Ecco quindi Forbidden World, (aka Mutant aka Subject 20), crossover spaziale tra Alien e La Cosa, il quale, costato appena un milione di dollari (i budget dell’Asylum di oggi, tanto per fare le dovute proporzioni), si è meritato la fama di cult della fantascienza horror di serie B.  Infatti, il film – pur pesantemente in debito con i due citati numi ispiratori – riesce a mescolare gli aspetti più orrorifici delle due pellicole in una amalgama di mostri ridicoli, sangue e schifezze, che sono una gioia per gli occhi di chi ama il gore un tanto al chilo. Il comparto FX è, ovviamente, quello che poteva essere in assenza di CGI e di denaro (e non deve per forza essere un punto debole), ma il tripudio di frattaglie è adeguato. Stendere un velo pietoso sul festival delle brutte sovra-impressioni e fondalini a go go, è un atto misericordioso.

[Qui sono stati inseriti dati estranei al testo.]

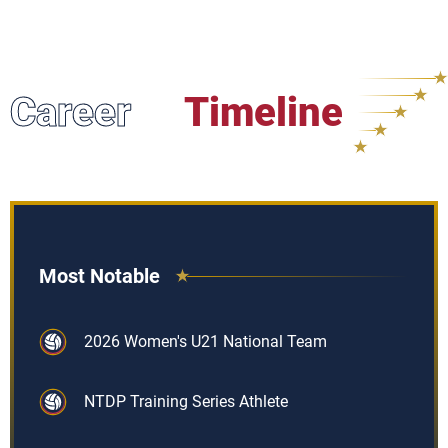
Career
Timeline
Most Notable
2026 Women's U21 National Team
NTDP Training Series Athlete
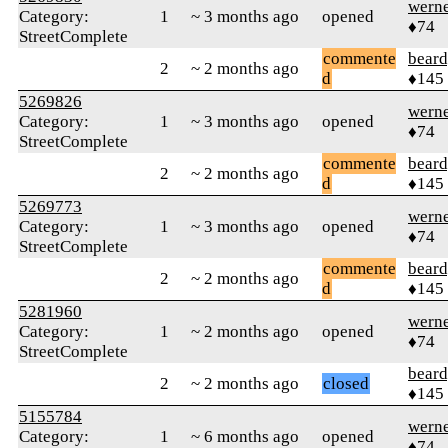
wern
Category:
1
~ 3 months ago
opened
♦74
StreetComplete
commente
beard
2
~ 2 months ago
d
♦145
5269826
wern
Category:
1
~ 3 months ago
opened
♦74
StreetComplete
commente
beard
2
~ 2 months ago
d
♦145
5269773
wern
Category:
1
~ 3 months ago
opened
♦74
StreetComplete
commente
beard
2
~ 2 months ago
d
♦145
5281960
wern
Category:
1
~ 2 months ago
opened
♦74
StreetComplete
beard
2
~ 2 months ago
closed
♦145
5155784
wern
Category:
1
~ 6 months ago
opened
♦74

Sublimamente ridicolo è, inoltre, il Soggetto 20 nel pieno del suo sviluppo: non potendo copiare l’alieno di Giger, Corman si inventa una creatura di gomma che ricorda senza dubbio lo xenomorfo (soprattutto il testone oblungo con bocca dotata di lunghi ed affilatissimi denti), ma che alla fine risulta più una specie di ragno ciccione le cui zampe adunche si muovono con i fili (aah, che ricordi, le piovre finte di Ed Wood!). E poi, qualcuno nel reparto sceneggiatura si deve essere chiesto: perché, nei tempi morti della mattanza, non farsi una bella scopata spaziale? Ed ecco che il film si distingue anche per la quantità di femmine nude e di ammiccanti scene di sesso, tra cui una lesbo-doccia, assolutamente non necessarie alla storia ma indispensabili per allungare il metraggio e, probabilmente, come richiamo per teenagers con le vesciche alle mani.

Tra personaggi e situazioni improbabili (memorabile la scienziata bonazza ed ignuda che nella sauna indossa gli occhiali da sole), dialoghi impossibili ed una regia approssimativa, Forbidden World, lontano mille miglia dalle atmosfere tese e cupe di Alien e La Cosa, conserva tuttavia quell’aria malsana propria dei B-movie che fa quasi passare in secondo piano tutto il resto. FW regala, comunque, momenti indimenticabili di divertimento, e si merita il titolo di Cult conquistato sul campo. A testimoniarlo, ci sono quattro milioni di dollari di incasso al botteghino. Peggio di Alien ma meglio di Prometheus. Da recuperare, assolutamente.

P.S.

A proposito di Prometheus, ho notato una strana analogia tra quella cosa nera e vischiosa da cui nascerebbe Alien e la forma embrionale del Soggetto 2.0… Sarà un caso? Mah!